Abortion: A Human Right?

Fr. Frank Pavone
National Director, Priests for Life

As the language of the supporters of legal abortion throughout the world includes many references to "rights". At the present time, moreover, abortion supporters are seeking to declare abortion to be an international right and even a "human right."

This effort is being advanced by means of United Nations Conferences, and by a particular combination of phrases and declarations. "Women's rights are human rights" is one of the code phrases now used in such circles. When this is combined with the assertion, "Women have reproductive rights" and the further assertion that "the human rights of women are universal," then despite the truths that can be found in each of these statements, the door is also opened to the conclusion that the right to obtain an abortion is a reproductive right which is universal and, in fact, a human right. A country, then, that protects its preborn children by law, would be seen as offending human rights that should be enforced internationally.
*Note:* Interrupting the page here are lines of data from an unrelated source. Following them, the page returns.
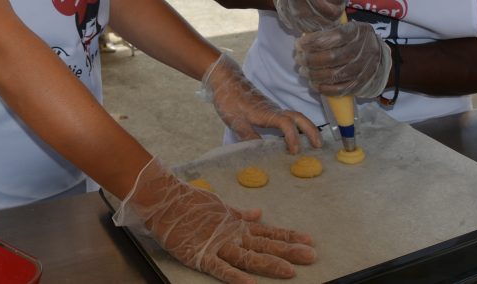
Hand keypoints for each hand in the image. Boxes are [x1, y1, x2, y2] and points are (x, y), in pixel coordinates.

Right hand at [114, 158, 316, 283]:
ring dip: (270, 263)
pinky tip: (250, 283)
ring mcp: (218, 246)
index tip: (309, 240)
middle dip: (289, 251)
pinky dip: (236, 277)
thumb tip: (259, 214)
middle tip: (311, 256)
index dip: (289, 237)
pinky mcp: (201, 256)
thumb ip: (241, 214)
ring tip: (290, 271)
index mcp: (237, 225)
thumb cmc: (191, 204)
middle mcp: (233, 236)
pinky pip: (221, 269)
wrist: (165, 201)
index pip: (269, 233)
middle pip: (265, 246)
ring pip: (249, 258)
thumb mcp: (221, 207)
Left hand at [202, 54, 321, 152]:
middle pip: (298, 117)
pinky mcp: (270, 110)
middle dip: (311, 130)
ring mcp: (273, 109)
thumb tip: (260, 152)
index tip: (295, 151)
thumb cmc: (229, 100)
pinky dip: (297, 127)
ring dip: (306, 128)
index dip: (293, 137)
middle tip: (319, 146)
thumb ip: (248, 136)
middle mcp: (274, 110)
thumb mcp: (235, 121)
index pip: (286, 123)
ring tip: (314, 143)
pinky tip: (296, 137)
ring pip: (295, 117)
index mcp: (266, 113)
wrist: (226, 81)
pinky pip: (289, 118)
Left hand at [294, 21, 390, 97]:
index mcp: (357, 32)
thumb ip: (329, 30)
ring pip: (334, 75)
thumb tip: (305, 37)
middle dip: (309, 59)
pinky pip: (340, 90)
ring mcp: (363, 69)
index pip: (333, 37)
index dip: (313, 42)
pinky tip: (314, 84)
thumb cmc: (354, 39)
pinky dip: (324, 88)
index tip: (299, 44)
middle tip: (298, 59)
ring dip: (313, 75)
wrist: (377, 55)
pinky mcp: (360, 84)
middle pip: (331, 58)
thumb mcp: (347, 27)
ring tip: (303, 71)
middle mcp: (362, 50)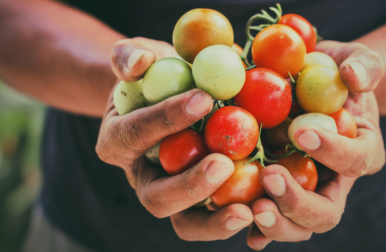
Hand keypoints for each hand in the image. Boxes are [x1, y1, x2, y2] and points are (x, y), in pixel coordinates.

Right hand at [96, 37, 252, 240]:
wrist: (170, 98)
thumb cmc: (155, 77)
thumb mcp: (138, 56)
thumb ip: (130, 56)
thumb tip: (140, 62)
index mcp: (118, 143)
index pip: (136, 134)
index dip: (166, 119)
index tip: (203, 99)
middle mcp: (144, 178)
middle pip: (157, 198)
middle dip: (189, 185)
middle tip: (222, 164)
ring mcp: (174, 194)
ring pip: (186, 223)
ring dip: (216, 220)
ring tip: (247, 209)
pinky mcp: (202, 201)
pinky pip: (216, 218)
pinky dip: (238, 218)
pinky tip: (265, 208)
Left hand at [246, 41, 385, 249]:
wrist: (311, 86)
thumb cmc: (334, 72)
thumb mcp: (355, 58)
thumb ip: (364, 64)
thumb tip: (353, 77)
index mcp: (361, 151)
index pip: (356, 160)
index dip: (333, 151)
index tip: (303, 132)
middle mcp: (334, 181)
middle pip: (326, 211)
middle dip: (298, 201)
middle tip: (270, 177)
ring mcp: (305, 191)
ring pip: (298, 226)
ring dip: (276, 223)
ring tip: (252, 208)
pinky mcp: (278, 191)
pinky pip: (270, 218)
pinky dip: (256, 228)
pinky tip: (240, 223)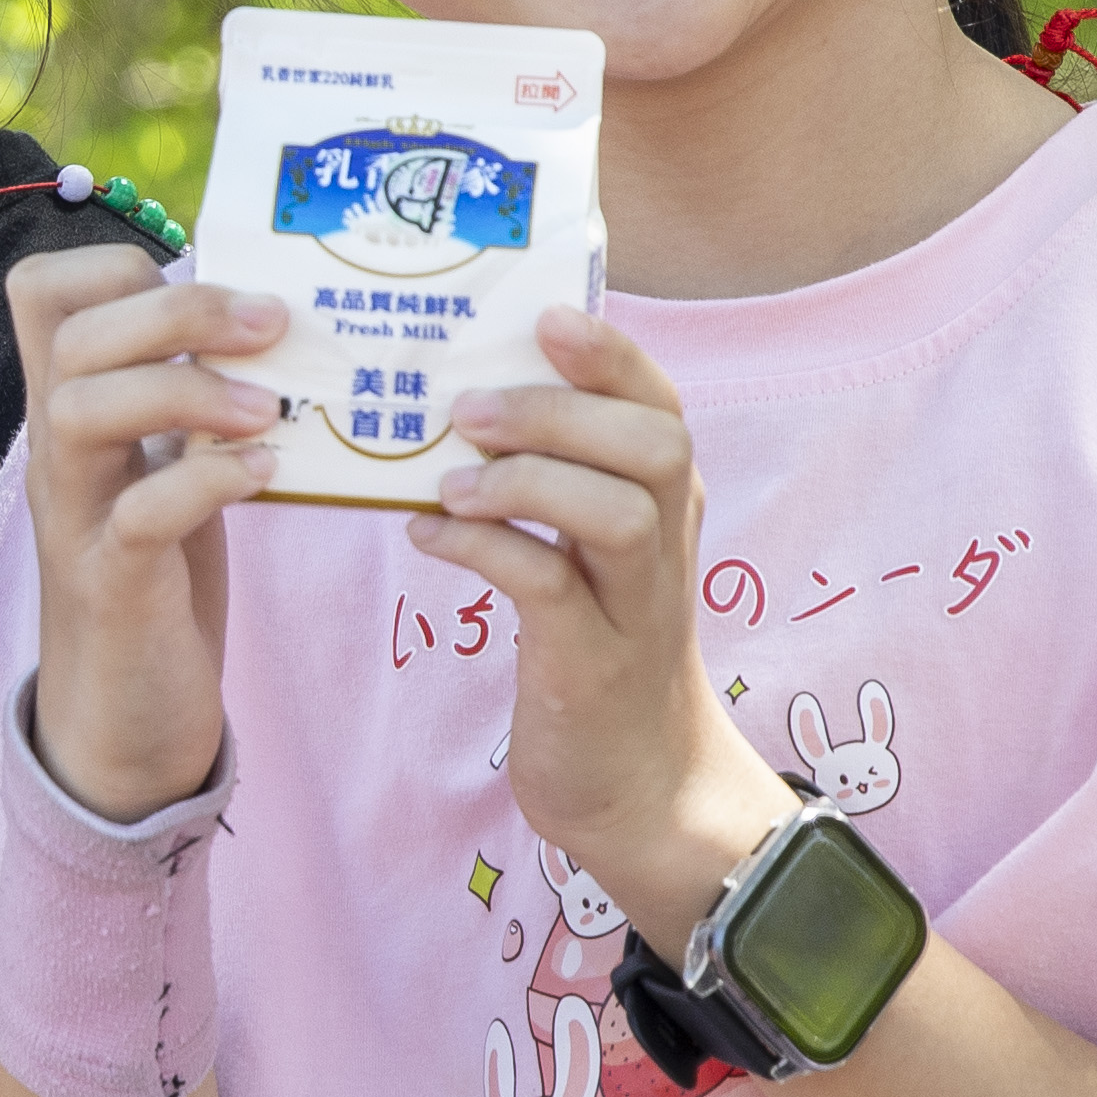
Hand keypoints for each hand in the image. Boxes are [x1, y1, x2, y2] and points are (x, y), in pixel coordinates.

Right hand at [3, 242, 280, 821]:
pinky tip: (269, 476)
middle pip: (71, 333)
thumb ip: (190, 400)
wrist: (124, 725)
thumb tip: (264, 319)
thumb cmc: (160, 583)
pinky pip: (142, 510)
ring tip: (268, 410)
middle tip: (272, 325)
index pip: (42, 291)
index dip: (117, 261)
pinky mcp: (112, 584)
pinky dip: (209, 480)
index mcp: (71, 411)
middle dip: (179, 308)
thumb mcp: (170, 469)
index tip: (210, 286)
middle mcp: (58, 452)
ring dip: (187, 388)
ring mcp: (77, 516)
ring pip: (84, 408)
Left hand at [411, 300, 798, 947]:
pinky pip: (549, 587)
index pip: (660, 401)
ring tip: (448, 479)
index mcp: (668, 499)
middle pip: (653, 442)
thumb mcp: (586, 549)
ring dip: (525, 479)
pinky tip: (428, 536)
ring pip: (615, 510)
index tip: (541, 318)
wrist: (635, 779)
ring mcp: (637, 604)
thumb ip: (553, 472)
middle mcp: (668, 541)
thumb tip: (458, 387)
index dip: (609, 352)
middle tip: (466, 406)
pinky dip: (485, 550)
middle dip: (557, 410)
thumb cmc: (592, 642)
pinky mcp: (594, 663)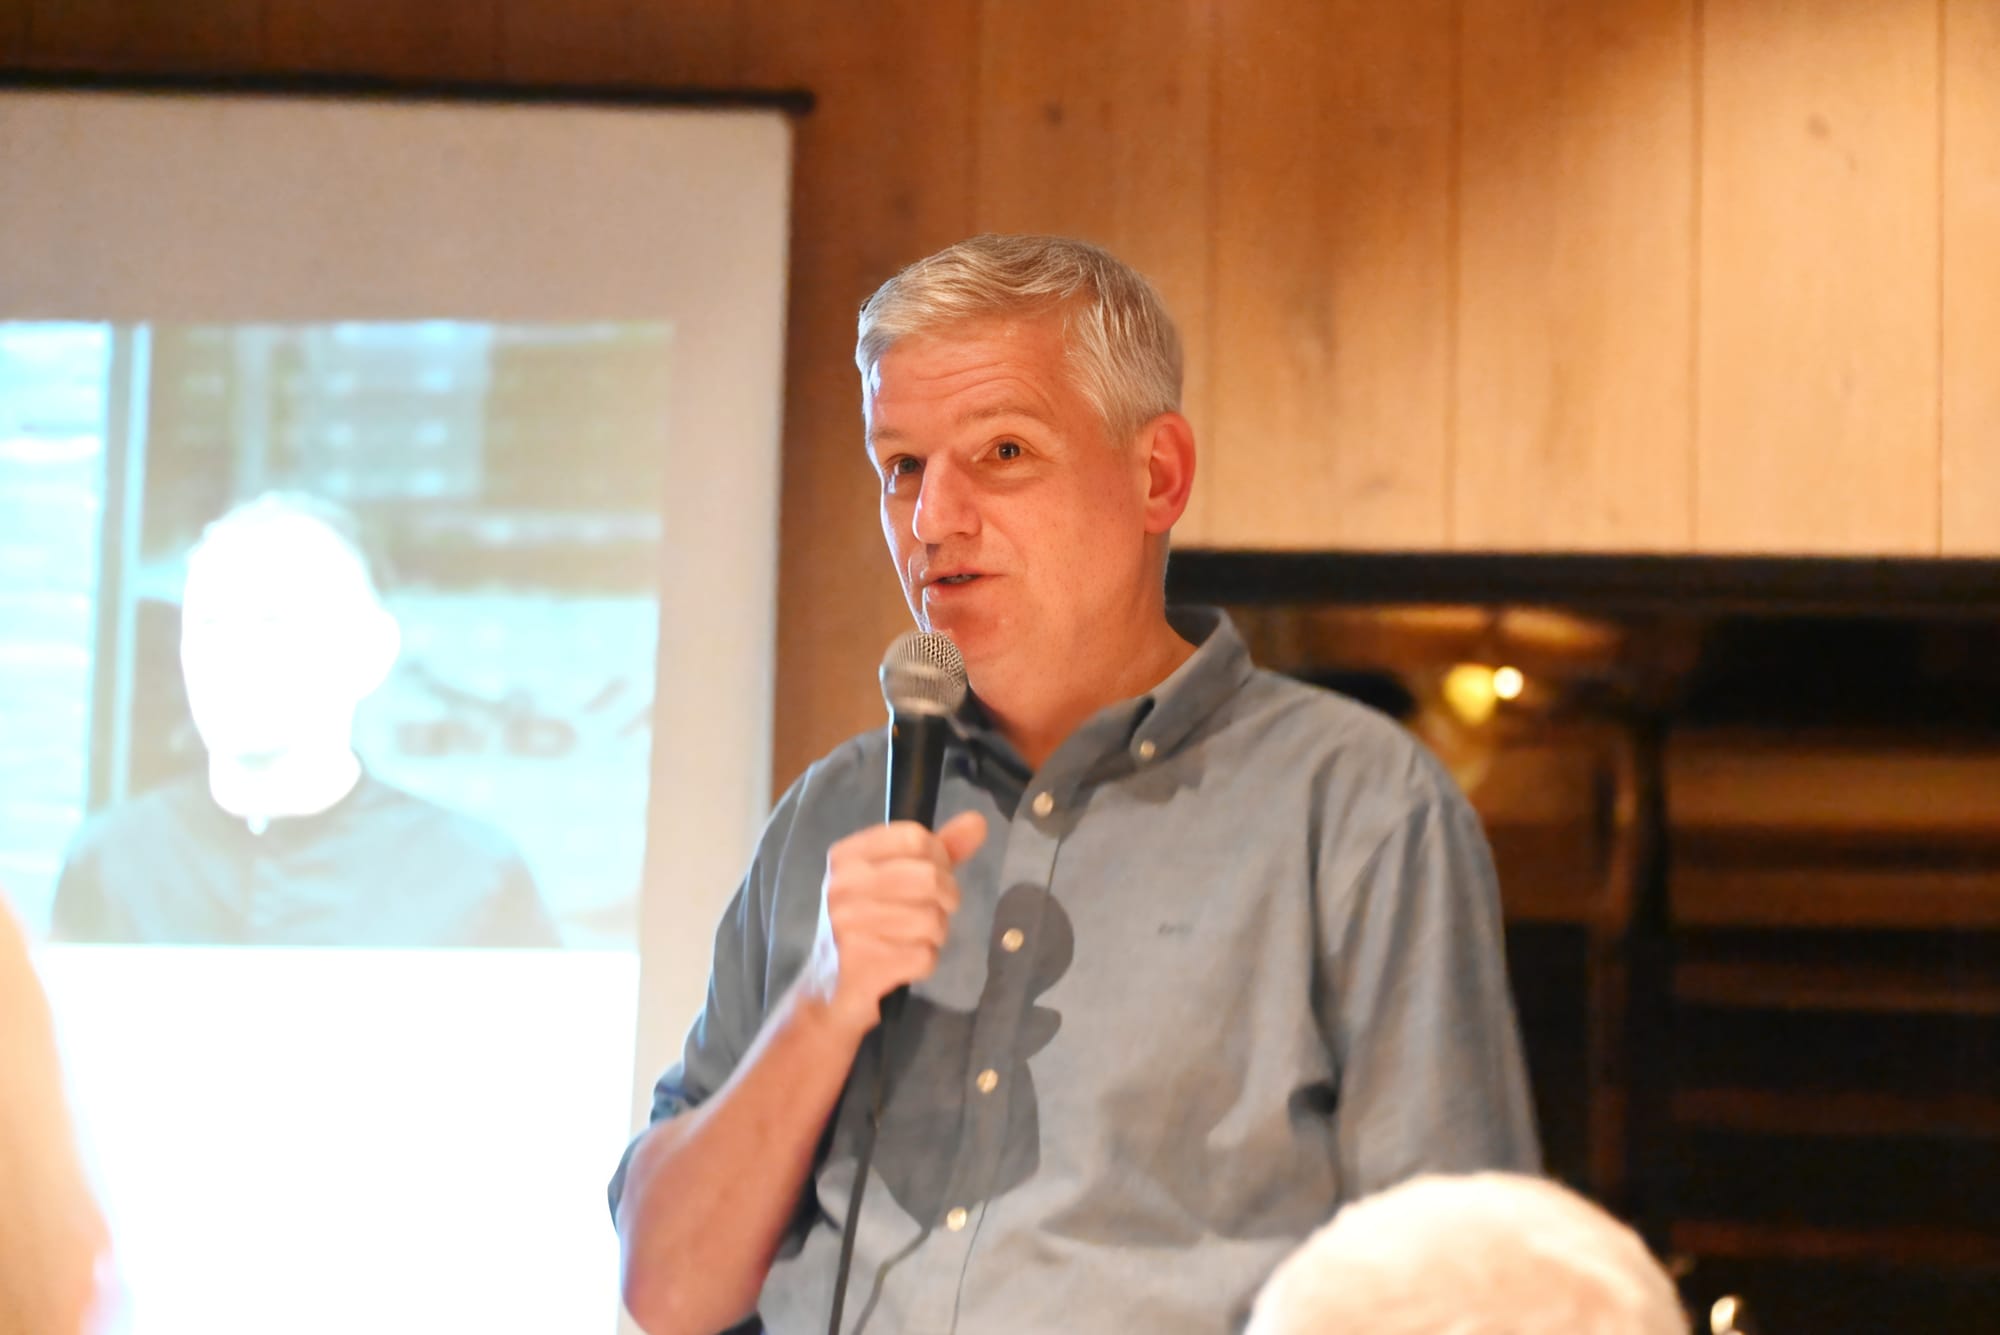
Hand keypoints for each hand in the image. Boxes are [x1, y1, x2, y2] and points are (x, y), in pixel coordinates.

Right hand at [802, 811, 986, 1035]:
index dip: (938, 859)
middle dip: (944, 899)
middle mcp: (843, 886)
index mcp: (847, 856)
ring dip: (935, 935)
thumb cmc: (866, 927)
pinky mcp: (863, 963)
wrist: (829, 991)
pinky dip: (924, 962)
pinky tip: (902, 963)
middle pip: (929, 877)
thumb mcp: (896, 879)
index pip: (914, 837)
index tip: (930, 875)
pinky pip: (926, 956)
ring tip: (911, 939)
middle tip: (929, 911)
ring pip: (932, 919)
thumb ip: (939, 850)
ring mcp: (849, 925)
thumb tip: (978, 821)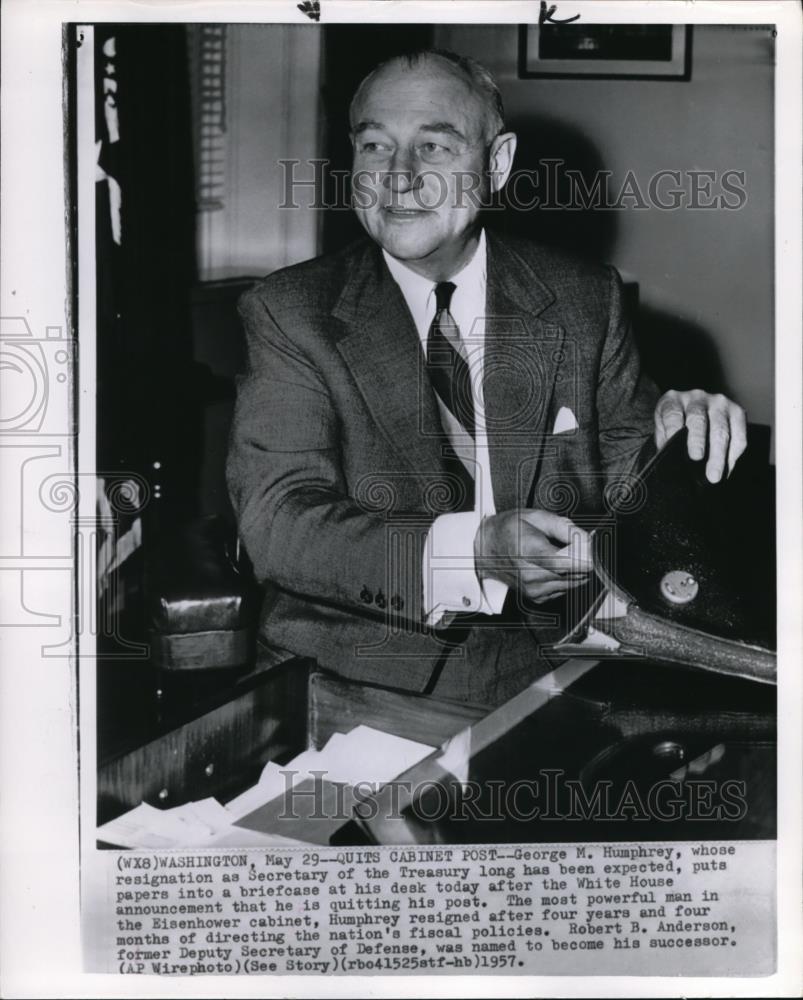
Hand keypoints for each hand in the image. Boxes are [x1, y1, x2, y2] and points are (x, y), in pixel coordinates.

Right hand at [474, 509, 591, 603]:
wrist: (485, 549)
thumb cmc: (509, 530)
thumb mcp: (535, 517)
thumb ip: (564, 527)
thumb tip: (587, 540)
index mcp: (528, 551)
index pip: (567, 562)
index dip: (585, 554)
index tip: (590, 545)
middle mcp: (530, 574)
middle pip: (575, 572)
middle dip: (581, 558)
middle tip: (570, 543)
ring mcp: (533, 589)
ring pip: (574, 582)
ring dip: (574, 568)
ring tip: (557, 552)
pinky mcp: (536, 597)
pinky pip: (565, 588)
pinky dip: (564, 577)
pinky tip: (551, 565)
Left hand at [654, 389, 746, 482]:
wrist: (692, 414)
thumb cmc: (674, 426)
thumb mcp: (663, 431)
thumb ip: (665, 442)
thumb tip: (672, 461)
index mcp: (674, 400)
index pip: (672, 412)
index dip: (673, 427)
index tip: (672, 441)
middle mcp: (697, 397)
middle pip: (698, 419)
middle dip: (698, 440)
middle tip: (696, 459)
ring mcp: (719, 403)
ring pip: (721, 429)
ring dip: (718, 454)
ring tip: (714, 475)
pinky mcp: (737, 412)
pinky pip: (739, 436)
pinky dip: (733, 455)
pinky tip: (726, 470)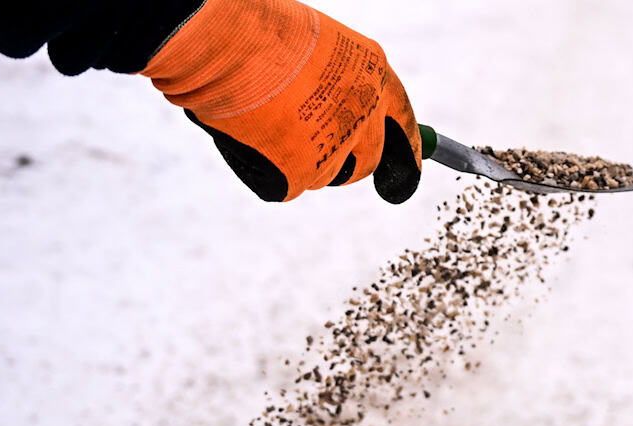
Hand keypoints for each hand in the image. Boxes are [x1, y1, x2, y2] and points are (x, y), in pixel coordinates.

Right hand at [141, 0, 421, 202]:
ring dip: (300, 161)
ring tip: (266, 123)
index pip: (404, 123)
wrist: (224, 44)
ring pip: (325, 175)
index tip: (406, 173)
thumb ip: (334, 83)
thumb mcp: (315, 47)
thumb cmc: (258, 34)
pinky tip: (248, 137)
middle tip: (312, 153)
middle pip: (367, 162)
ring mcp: (335, 148)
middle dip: (346, 164)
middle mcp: (364, 114)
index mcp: (374, 73)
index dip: (407, 150)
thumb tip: (336, 117)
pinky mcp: (302, 174)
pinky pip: (285, 185)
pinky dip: (266, 169)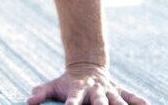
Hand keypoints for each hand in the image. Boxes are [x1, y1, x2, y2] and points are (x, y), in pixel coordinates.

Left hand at [26, 63, 147, 104]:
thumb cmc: (67, 82)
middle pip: (100, 102)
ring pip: (117, 100)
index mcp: (78, 91)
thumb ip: (42, 93)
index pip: (74, 100)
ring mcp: (108, 91)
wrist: (86, 67)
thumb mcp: (53, 85)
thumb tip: (28, 101)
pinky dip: (139, 100)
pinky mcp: (119, 90)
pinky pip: (131, 96)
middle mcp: (95, 92)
This strategy is particularly helpful to pro-abortion forces working in the UN at the present time, in light of the fact that an expert meeting called by the UN Population Division last November offered clear evidence that the "population explosion" has become a population "implosion," with fertility rates declining faster and more universally than ever before. This takes away one of the favorite arguments of pro-abortion forces. So, instead of focusing on "overpopulation" as a justification of abortion, they appeal to the idea that abortion is an international "human right."

From the point of view of the pro-life movement, then, our ultimate goal in regard to international law is to protect the children in the womb all over the world.

On December 10, 1948, the General Assembly of the U.N. adopted and proclaimed the Universal Declaration of Human Rights. 1998 marked its 50th anniversary, and provided us an opportunity to examine the declaration from the perspective of an international right to life.

The declaration asserts, "everyone has the right to life" (Article 3). This, of course, is the most fundamental right, since no other rights can be exercised if this one does not exist.

The Universal Declaration, furthermore, refers to human rights as "equal and inalienable," and declares that human beings have "inherent dignity" (Preamble). This is a key theme. In other words, governments can neither bestow nor remove human dignity from a human being. Governments, rather, exist to preserve and protect rights that are inherent, that is, rights which reside by definition within the human being precisely because he or she is a human being, and not because he or she has earned or been awarded those rights by some outside entity.

In articles 18 and 19, the Universal Declaration asserts the right of each person to freedom of religion and opinion on various matters, and the right to exercise that religion and express that opinion. Later in the declaration, however, Article 30 rightfully states, "Nothing in this Declaration may be interpreted as implying for any State, group or person any right to engage in any activity or to perform any act aimed at the destruction of any of the rights and freedoms set forth herein." For example, if I claimed to practice a religion that required me to kill another human being every Sunday as part of the worship service, although I have freedom of religion, I do not have the right to destroy the life of the other human being.

This applies also to abortion. The right to life, which is inherent and incapable of being annulled by any government, may not be trampled upon in the name of religious freedom. It is a favorite position of the defenders of abortion to claim their "right to believe what they want" and to "have their own opinion" about the status and value of the child in the womb. But the right of someone to live cannot fall simply because someone else's belief does not recognize that right.

Let us renew our efforts to bring all nations to a strong respect for each person's inherent rights, most fundamentally the right to life.